Repeat every entry in the listing below, exactly.
══ Raw records
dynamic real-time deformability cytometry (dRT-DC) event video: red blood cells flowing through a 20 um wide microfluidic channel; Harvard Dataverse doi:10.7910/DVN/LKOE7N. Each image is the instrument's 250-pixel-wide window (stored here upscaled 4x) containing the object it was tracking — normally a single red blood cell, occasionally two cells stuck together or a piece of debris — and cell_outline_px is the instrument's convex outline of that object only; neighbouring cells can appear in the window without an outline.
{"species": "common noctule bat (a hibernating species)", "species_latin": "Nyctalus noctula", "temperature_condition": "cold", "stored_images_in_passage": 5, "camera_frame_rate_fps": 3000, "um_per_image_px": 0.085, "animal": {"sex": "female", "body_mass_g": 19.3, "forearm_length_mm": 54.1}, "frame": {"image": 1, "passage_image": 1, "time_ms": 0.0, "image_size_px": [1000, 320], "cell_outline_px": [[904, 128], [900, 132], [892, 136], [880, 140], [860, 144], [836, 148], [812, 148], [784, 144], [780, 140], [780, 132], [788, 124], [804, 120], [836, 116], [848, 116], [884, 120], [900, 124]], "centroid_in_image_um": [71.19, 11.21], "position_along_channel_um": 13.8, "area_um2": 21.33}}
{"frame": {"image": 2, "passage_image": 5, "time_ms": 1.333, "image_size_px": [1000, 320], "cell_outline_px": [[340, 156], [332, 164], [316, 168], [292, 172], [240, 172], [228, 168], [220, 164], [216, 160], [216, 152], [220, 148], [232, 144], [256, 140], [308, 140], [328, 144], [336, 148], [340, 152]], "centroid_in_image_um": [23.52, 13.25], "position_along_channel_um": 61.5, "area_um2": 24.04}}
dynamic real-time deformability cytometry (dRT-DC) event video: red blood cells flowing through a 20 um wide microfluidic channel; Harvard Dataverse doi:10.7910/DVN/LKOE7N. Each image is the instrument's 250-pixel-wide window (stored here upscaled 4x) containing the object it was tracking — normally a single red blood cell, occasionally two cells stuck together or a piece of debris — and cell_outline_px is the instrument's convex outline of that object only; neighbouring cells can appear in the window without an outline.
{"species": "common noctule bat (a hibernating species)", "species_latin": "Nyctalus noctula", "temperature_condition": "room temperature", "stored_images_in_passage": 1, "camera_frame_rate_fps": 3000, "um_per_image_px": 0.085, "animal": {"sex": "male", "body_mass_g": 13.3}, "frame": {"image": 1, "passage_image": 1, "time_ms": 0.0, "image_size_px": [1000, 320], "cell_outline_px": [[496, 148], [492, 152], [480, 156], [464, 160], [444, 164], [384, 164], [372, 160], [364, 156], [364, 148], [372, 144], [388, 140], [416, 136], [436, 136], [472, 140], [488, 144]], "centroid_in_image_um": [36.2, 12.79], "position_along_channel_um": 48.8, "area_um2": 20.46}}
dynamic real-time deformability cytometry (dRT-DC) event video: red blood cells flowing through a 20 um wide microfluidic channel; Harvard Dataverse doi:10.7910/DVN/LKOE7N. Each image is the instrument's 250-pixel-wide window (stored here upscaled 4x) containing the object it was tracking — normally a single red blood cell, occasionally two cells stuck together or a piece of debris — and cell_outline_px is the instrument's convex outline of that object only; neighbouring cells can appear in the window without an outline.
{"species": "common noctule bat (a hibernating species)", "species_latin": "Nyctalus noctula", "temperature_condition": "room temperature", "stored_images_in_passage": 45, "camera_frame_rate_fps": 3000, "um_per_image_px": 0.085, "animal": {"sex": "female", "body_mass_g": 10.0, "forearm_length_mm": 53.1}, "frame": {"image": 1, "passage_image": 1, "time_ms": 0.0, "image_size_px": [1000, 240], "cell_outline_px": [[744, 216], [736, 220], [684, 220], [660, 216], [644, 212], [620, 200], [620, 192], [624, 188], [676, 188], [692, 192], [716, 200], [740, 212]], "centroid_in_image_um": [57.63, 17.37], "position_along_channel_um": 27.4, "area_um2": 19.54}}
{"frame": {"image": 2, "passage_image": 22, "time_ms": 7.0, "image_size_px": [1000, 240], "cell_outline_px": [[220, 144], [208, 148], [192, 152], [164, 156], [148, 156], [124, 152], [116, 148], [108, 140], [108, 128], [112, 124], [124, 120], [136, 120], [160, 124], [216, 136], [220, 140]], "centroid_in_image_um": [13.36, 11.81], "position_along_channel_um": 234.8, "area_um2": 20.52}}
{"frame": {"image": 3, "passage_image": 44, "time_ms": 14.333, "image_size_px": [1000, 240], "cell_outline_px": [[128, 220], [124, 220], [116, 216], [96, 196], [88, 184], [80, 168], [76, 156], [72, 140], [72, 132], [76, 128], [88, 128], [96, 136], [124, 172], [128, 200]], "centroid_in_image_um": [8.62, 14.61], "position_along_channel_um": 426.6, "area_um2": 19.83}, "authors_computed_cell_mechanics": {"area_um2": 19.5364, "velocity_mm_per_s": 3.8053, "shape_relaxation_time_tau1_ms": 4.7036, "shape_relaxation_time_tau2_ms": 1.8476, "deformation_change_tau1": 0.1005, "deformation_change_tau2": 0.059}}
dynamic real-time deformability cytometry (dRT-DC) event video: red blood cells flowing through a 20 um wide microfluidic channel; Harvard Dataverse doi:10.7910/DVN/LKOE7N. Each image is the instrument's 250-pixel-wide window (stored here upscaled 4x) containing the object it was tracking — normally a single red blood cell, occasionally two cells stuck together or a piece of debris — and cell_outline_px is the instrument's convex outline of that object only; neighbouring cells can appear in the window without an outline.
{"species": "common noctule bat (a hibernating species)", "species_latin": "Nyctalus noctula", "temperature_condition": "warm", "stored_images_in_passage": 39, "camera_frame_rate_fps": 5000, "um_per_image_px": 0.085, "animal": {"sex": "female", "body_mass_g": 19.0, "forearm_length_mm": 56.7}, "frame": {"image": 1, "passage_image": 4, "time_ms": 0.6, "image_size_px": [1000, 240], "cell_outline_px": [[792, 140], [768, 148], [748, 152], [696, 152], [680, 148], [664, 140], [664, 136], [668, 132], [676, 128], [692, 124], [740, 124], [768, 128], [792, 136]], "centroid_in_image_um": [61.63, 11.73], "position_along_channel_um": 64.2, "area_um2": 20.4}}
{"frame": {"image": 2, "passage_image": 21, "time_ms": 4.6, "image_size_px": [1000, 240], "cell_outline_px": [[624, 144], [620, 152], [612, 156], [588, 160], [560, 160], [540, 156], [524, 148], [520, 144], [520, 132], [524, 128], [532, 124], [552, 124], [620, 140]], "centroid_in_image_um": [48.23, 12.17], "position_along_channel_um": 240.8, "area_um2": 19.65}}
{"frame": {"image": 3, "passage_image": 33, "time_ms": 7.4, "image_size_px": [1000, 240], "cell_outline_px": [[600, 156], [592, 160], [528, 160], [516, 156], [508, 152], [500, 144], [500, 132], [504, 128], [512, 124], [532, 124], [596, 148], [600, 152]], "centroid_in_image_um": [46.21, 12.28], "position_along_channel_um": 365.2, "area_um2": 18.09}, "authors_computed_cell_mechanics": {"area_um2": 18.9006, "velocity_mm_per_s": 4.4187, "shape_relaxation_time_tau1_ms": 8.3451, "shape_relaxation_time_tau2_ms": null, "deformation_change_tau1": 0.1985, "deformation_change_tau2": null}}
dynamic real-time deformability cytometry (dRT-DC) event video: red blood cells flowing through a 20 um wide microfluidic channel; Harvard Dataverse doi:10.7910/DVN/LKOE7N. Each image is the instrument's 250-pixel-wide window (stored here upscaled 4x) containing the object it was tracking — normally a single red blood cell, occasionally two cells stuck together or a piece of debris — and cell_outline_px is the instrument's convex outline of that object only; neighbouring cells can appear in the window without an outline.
════
● **Exercise output**:
dynamic real-time deformability cytometry (dRT-DC) event video: red blood cells flowing through a 20 um wide microfluidic channel; Harvard Dataverse doi:10.7910/DVN/LKOE7N. Each image is the instrument's 250-pixel-wide window (stored here upscaled 4x) containing the object it was tracking — normally a single red blood cell, occasionally two cells stuck together or a piece of debris — and cell_outline_px is the instrument's convex outline of that object only; neighbouring cells can appear in the window without an outline.
{"species": "common noctule bat (a hibernating species)", "species_latin": "Nyctalus noctula", "temperature_condition": "cold", "stored_images_in_passage": 5, "camera_frame_rate_fps": 3000, "um_per_image_px": 0.085, "animal": {"sex": "female", "body_mass_g": 19.3, "forearm_length_mm": 54.1}, "frame": {"image": 1, "passage_image": 1, "time_ms": 0.0, "image_size_px": [1000, 320], "cell_outline_px": [[904, 128], [900, 132], [892, 136], [880, 140], [860, 144], [836, 148], [812, 148], [784, 144], [780, 140], [780, 132], [788, 124], [804, 120], [836, 116], [848, 116], [884, 120], [900, 124]], "centroid_in_image_um": [71.19, 11.21], "position_along_channel_um": 13.8, "area_um2": 21.33}}
{"frame": {"image": 2, "passage_image": 5, "time_ms": 1.333, "image_size_px": [1000, 320], "cell_outline_px": [[340, 156], [332, 164], [316, 168], [292, 172], [240, 172], [228, 168], [220, 164], [216, 160], [216, 152], [220, 148], [232, 144], [256, 140], [308, 140], [328, 144], [336, 148], [340, 152]], "centroid_in_image_um": [23.52, 13.25], "position_along_channel_um": 61.5, "area_um2": 24.04}}
dynamic real-time deformability cytometry (dRT-DC) event video: red blood cells flowing through a 20 um wide microfluidic channel; Harvard Dataverse doi:10.7910/DVN/LKOE7N. Each image is the instrument's 250-pixel-wide window (stored here upscaled 4x) containing the object it was tracking — normally a single red blood cell, occasionally two cells stuck together or a piece of debris — and cell_outline_px is the instrument's convex outline of that object only; neighbouring cells can appear in the window without an outline.
{"species": "common noctule bat (a hibernating species)", "species_latin": "Nyctalus noctula", "temperature_condition": "room temperature", "stored_images_in_passage": 1, "camera_frame_rate_fps": 3000, "um_per_image_px": 0.085, "animal": {"sex": "male", "body_mass_g": 13.3}, "frame": {"image": 1, "passage_image": 1, "time_ms": 0.0, "image_size_px": [1000, 320], "cell_outline_px": [[496, 148], [492, 152], [480, 156], [464, 160], [444, 164], [384, 164], [372, 160], [364, 156], [364, 148], [372, 144], [388, 140], [416, 136], [436, 136], [472, 140], [488, 144]], "centroid_in_image_um": [36.2, 12.79], "position_along_channel_um": 48.8, "area_um2": 20.46}}
dynamic real-time deformability cytometry (dRT-DC) event video: red blood cells flowing through a 20 um wide microfluidic channel; Harvard Dataverse doi:10.7910/DVN/LKOE7N. Each image is the instrument's 250-pixel-wide window (stored here upscaled 4x) containing the object it was tracking — normally a single red blood cell, occasionally two cells stuck together or a piece of debris — and cell_outline_px is the instrument's convex outline of that object only; neighbouring cells can appear in the window without an outline.
{"species": "common noctule bat (a hibernating species)", "species_latin": "Nyctalus noctula", "temperature_condition": "room temperature", "stored_images_in_passage": 45, "camera_frame_rate_fps": 3000, "um_per_image_px": 0.085, "animal": {"sex": "female", "body_mass_g": 10.0, "forearm_length_mm": 53.1}, "frame": {"image": 1, "passage_image": 1, "time_ms": 0.0, "image_size_px": [1000, 240], "cell_outline_px": [[744, 216], [736, 220], [684, 220], [660, 216], [644, 212], [620, 200], [620, 192], [624, 188], [676, 188], [692, 192], [716, 200], [740, 212]], "centroid_in_image_um": [57.63, 17.37], "position_along_channel_um": 27.4, "area_um2": 19.54}}
{"frame": {"image": 2, "passage_image": 22, "time_ms": 7.0, "image_size_px": [1000, 240], "cell_outline_px": [[220, 144], [208, 148], [192, 152], [164, 156], [148, 156], [124, 152], [116, 148], [108, 140], [108, 128], [112, 124], [124, 120], [136, 120], [160, 124], [216, 136], [220, 140]], "centroid_in_image_um": [13.36, 11.81], "position_along_channel_um": 234.8, "area_um2": 20.52}}
{"frame": {"image": 3, "passage_image": 44, "time_ms": 14.333, "image_size_px": [1000, 240], "cell_outline_px": [[128, 220], [124, 220], [116, 216], [96, 196], [88, 184], [80, 168], [76, 156], [72, 140], [72, 132], [76, 128], [88, 128], [96, 136], [124, 172], [128, 200]], "centroid_in_image_um": [8.62, 14.61], "position_along_channel_um": 426.6, "area_um2": 19.83}, "authors_computed_cell_mechanics": {"area_um2": 19.5364, "velocity_mm_per_s": 3.8053, "shape_relaxation_time_tau1_ms": 4.7036, "shape_relaxation_time_tau2_ms": 1.8476, "deformation_change_tau1": 0.1005, "deformation_change_tau2": 0.059}}
dynamic real-time deformability cytometry (dRT-DC) event video: red blood cells flowing through a 20 um wide microfluidic channel; Harvard Dataverse doi:10.7910/DVN/LKOE7N. Each image is the instrument's 250-pixel-wide window (stored here upscaled 4x) containing the object it was tracking — normally a single red blood cell, occasionally two cells stuck together or a piece of debris — and cell_outline_px is the instrument's convex outline of that object only; neighbouring cells can appear in the window without an outline.
{"species": "common noctule bat (a hibernating species)", "species_latin": "Nyctalus noctula", "temperature_condition": "warm", "stored_images_in_passage": 39, "camera_frame_rate_fps": 5000, "um_per_image_px": 0.085, "animal": {"sex": "female", "body_mass_g": 19.0, "forearm_length_mm": 56.7}, "frame": {"image": 1, "passage_image": 4, "time_ms": 0.6, "image_size_px": [1000, 240], "cell_outline_px": [[792, 140], [768, 148], [748, 152], [696, 152], [680, 148], [664, 140], [664, 136], [668, 132], [676, 128], [692, 124], [740, 124], [768, 128], [792, 136]], "centroid_in_image_um": [61.63, 11.73], "position_along_channel_um": 64.2, "area_um2": 20.4}}
{"frame": {"image": 2, "passage_image": 21, "time_ms": 4.6, "image_size_px": [1000, 240], "cell_outline_px": [[624, 144], [620, 152], [612, 156], [588, 160], [560, 160], [540, 156], [524, 148], [520, 144], [520, 132], [524, 128], [532, 124], [552, 124], [620, 140]], "centroid_in_image_um": [48.23, 12.17], "position_along_channel_um": 240.8, "area_um2": 19.65}}
{"frame": {"image": 3, "passage_image": 33, "time_ms": 7.4, "image_size_px": [1000, 240], "cell_outline_px": [[600, 156], [592, 160], [528, 160], [516, 156], [508, 152], [500, 144], [500, 132], [504, 128], [512, 124], [532, 124], [596, 148], [600, 152]], "centroid_in_image_um": [46.21, 12.28], "position_along_channel_um": 365.2, "area_um2": 18.09}, "authors_computed_cell_mechanics": {"area_um2": 18.9006, "velocity_mm_per_s": 4.4187, "shape_relaxation_time_tau1_ms": 8.3451, "shape_relaxation_time_tau2_ms": null, "deformation_change_tau1": 0.1985, "deformation_change_tau2": null}}
dynamic real-time deformability cytometry (dRT-DC) event video: red blood cells flowing through a 20 um wide microfluidic channel; Harvard Dataverse doi:10.7910/DVN/LKOE7N. Each image is the instrument's 250-pixel-wide window (stored here upscaled 4x) containing the object it was tracking — normally a single red blood cell, occasionally two cells stuck together or a piece of debris — and cell_outline_px is the instrument's convex outline of that object only; neighbouring cells can appear in the window without an outline.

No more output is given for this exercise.